> _To do_:
Transcribe the entries exactly; images are not part of the copy.

Data for this exercise START

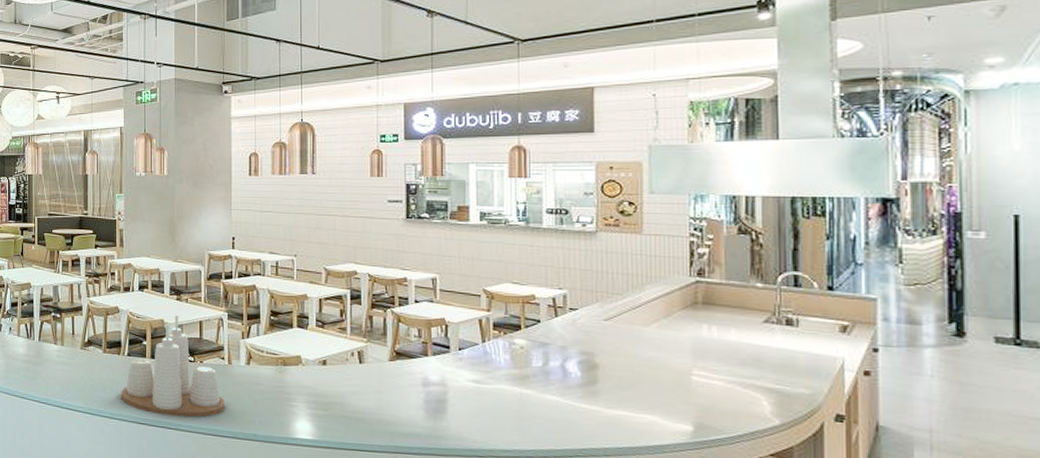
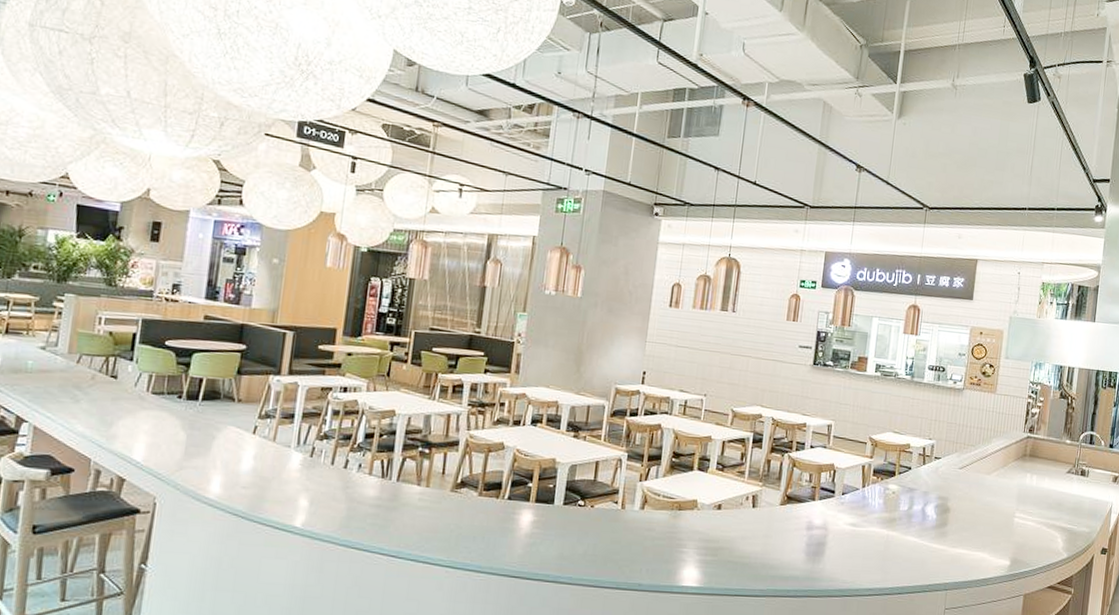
condiment set: present [121,315,225,417] -> none [494,454,612,568]

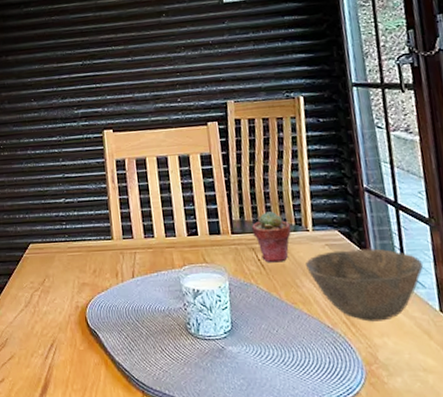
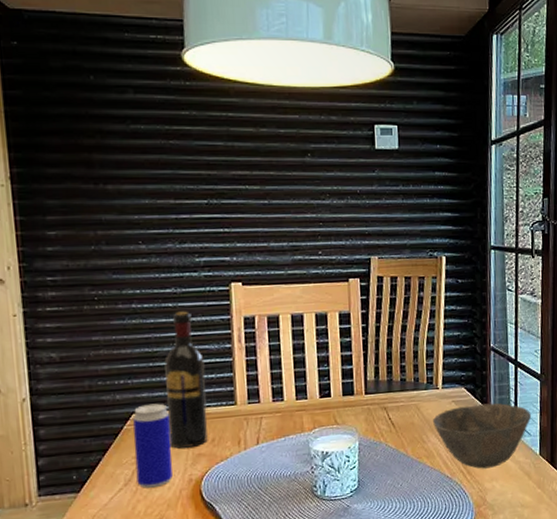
beverage can: none [30,235,63,311] -> present [133,403,173,488]
wine bottle: none [53,155,90,277] -> present [164,311,208,449]
potted succulent: present [252,211,291,263] -> none [386,371,422,421]

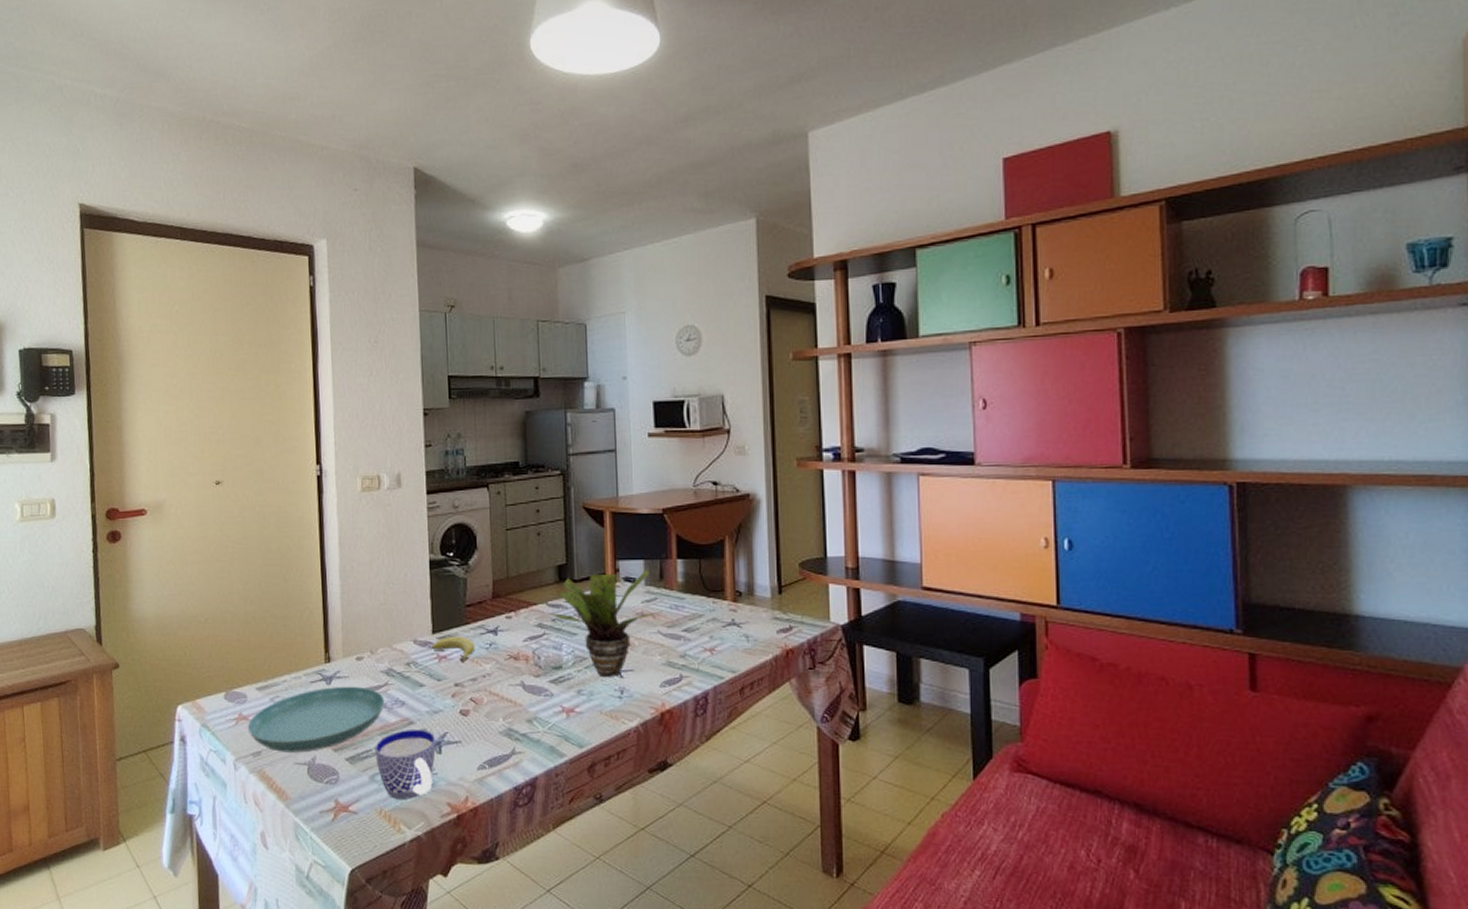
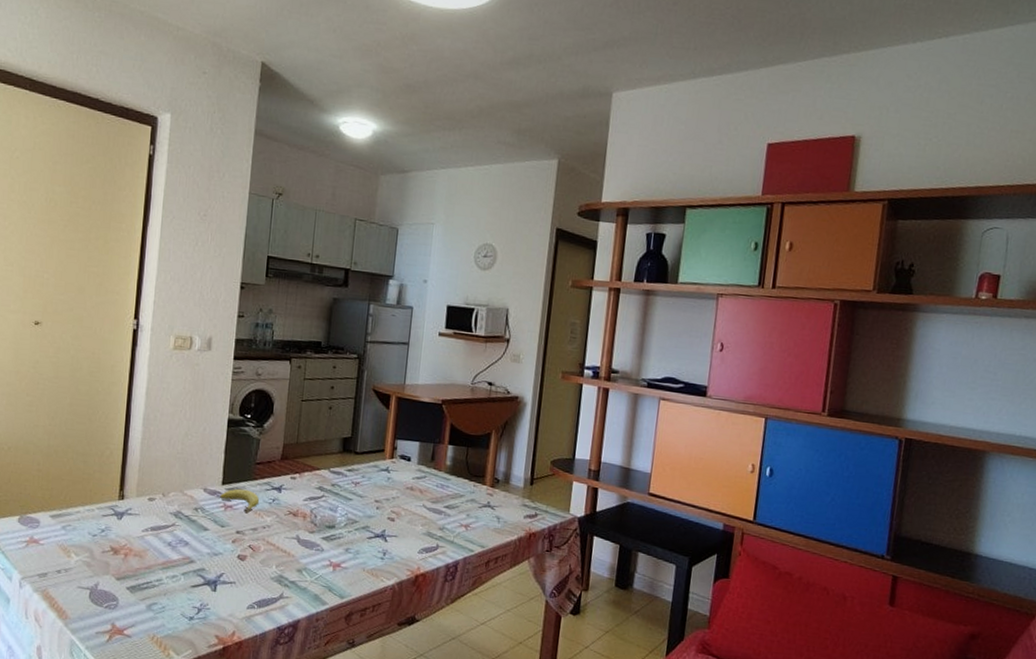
saucer: present [247,686,385,753] -> none [37,522,170,578]
cup: present [375,729,436,799] -> none [154,567,212,629]
potted plant: present [547,568,661,677] -> none [328,449,428,540]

Data for this exercise END

> _Your solution_:
condiment set: present [121,315,225,417] -> none [494,454,612,568]

beverage can: none [30,235,63,311] -> present [133,403,173,488]
wine bottle: none [53,155,90,277] -> present [164,311,208,449]
potted succulent: present [252,211,291,263] -> none [386,371,422,421]

saucer: present [247,686,385,753] -> none [37,522,170,578]
cup: present [375,729,436,799] -> none [154,567,212,629]
potted plant: present [547,568,661,677] -> none [328,449,428,540]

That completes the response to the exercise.